WHAT YOU SHOULD DO:
Rewrite the lines of all the items below, changing every "common name" to "vernacular name" and leaving the rest as it is. Leave out the pictures.

####################

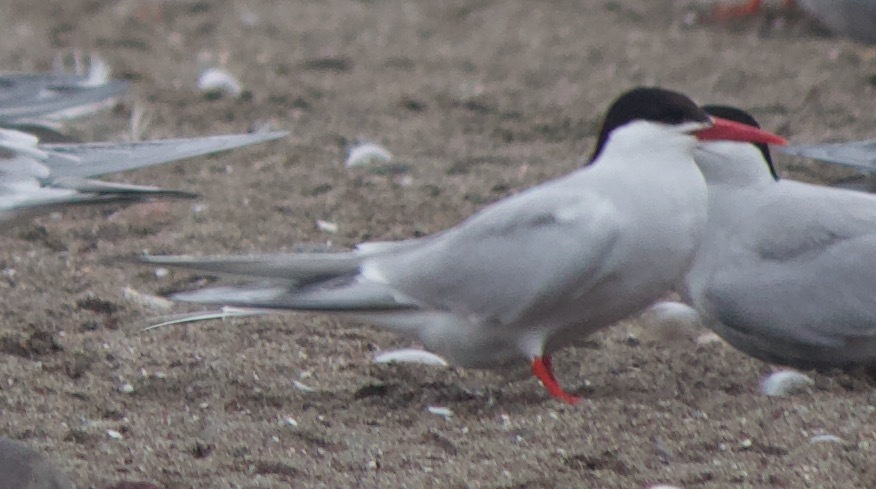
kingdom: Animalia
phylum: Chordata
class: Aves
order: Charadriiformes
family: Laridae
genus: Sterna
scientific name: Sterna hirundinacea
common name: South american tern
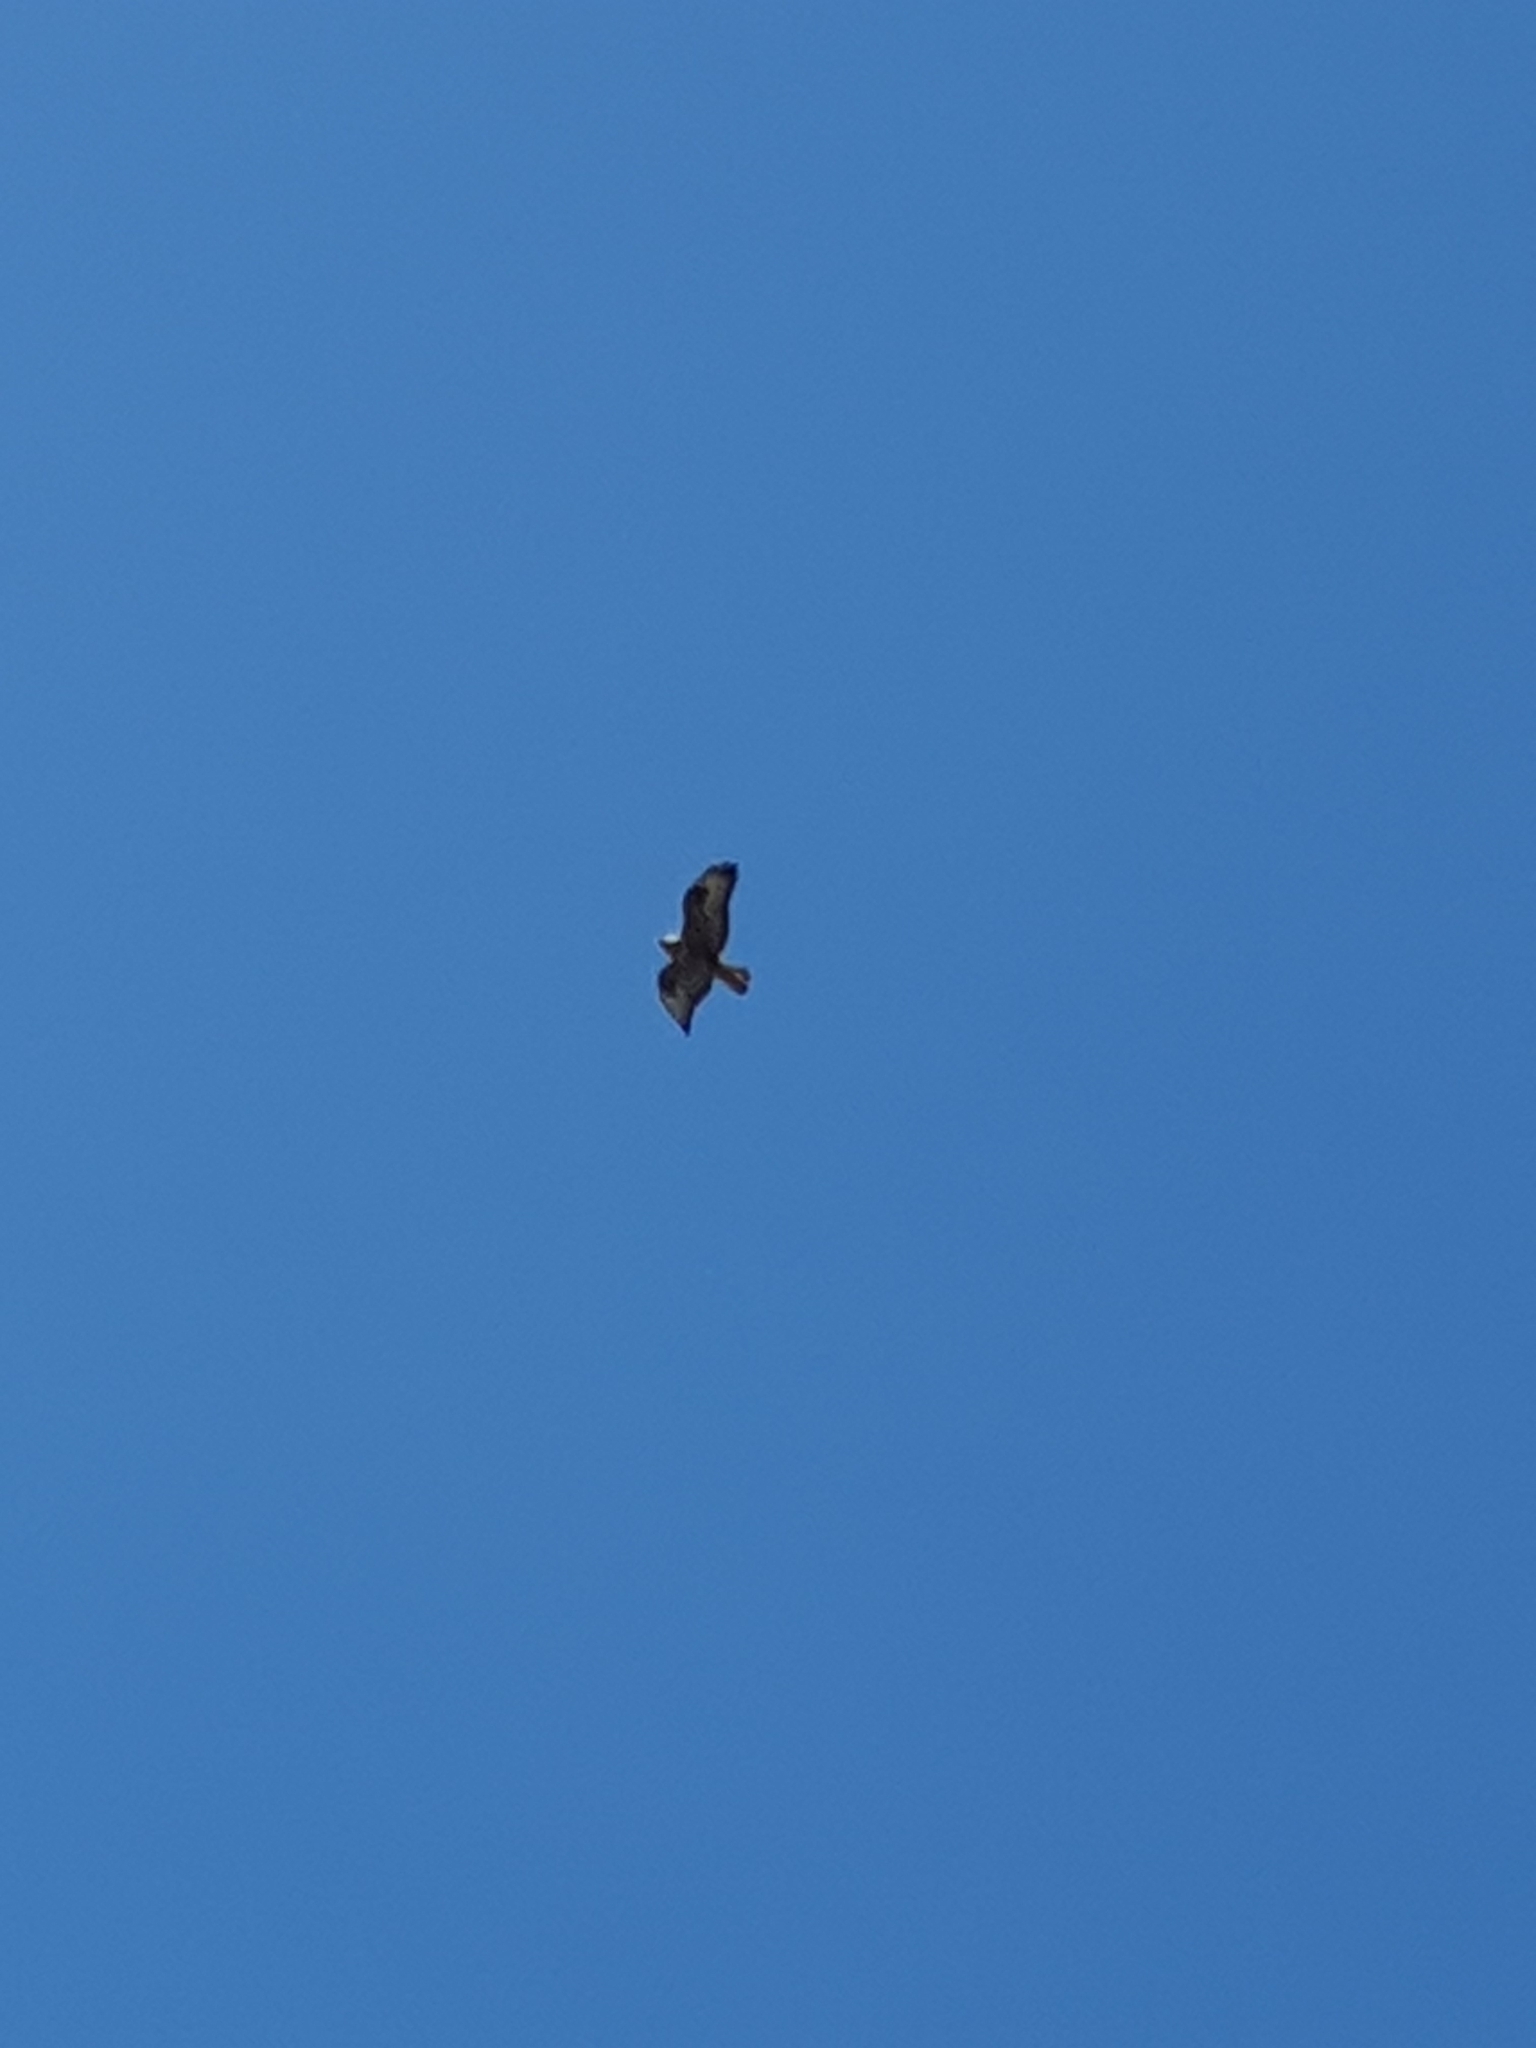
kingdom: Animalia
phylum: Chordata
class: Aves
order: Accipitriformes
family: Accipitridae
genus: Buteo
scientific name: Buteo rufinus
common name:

####################

FINAL RESULT:
kingdom: Animalia
phylum: Chordata
class: Aves
order: Charadriiformes
family: Laridae
genus: Sterna
scientific name: Sterna hirundinacea
vernacular name: South american tern
kingdom: Animalia
phylum: Chordata
class: Aves
order: Accipitriformes
family: Accipitridae
genus: Buteo
scientific name: Buteo rufinus
vernacular name:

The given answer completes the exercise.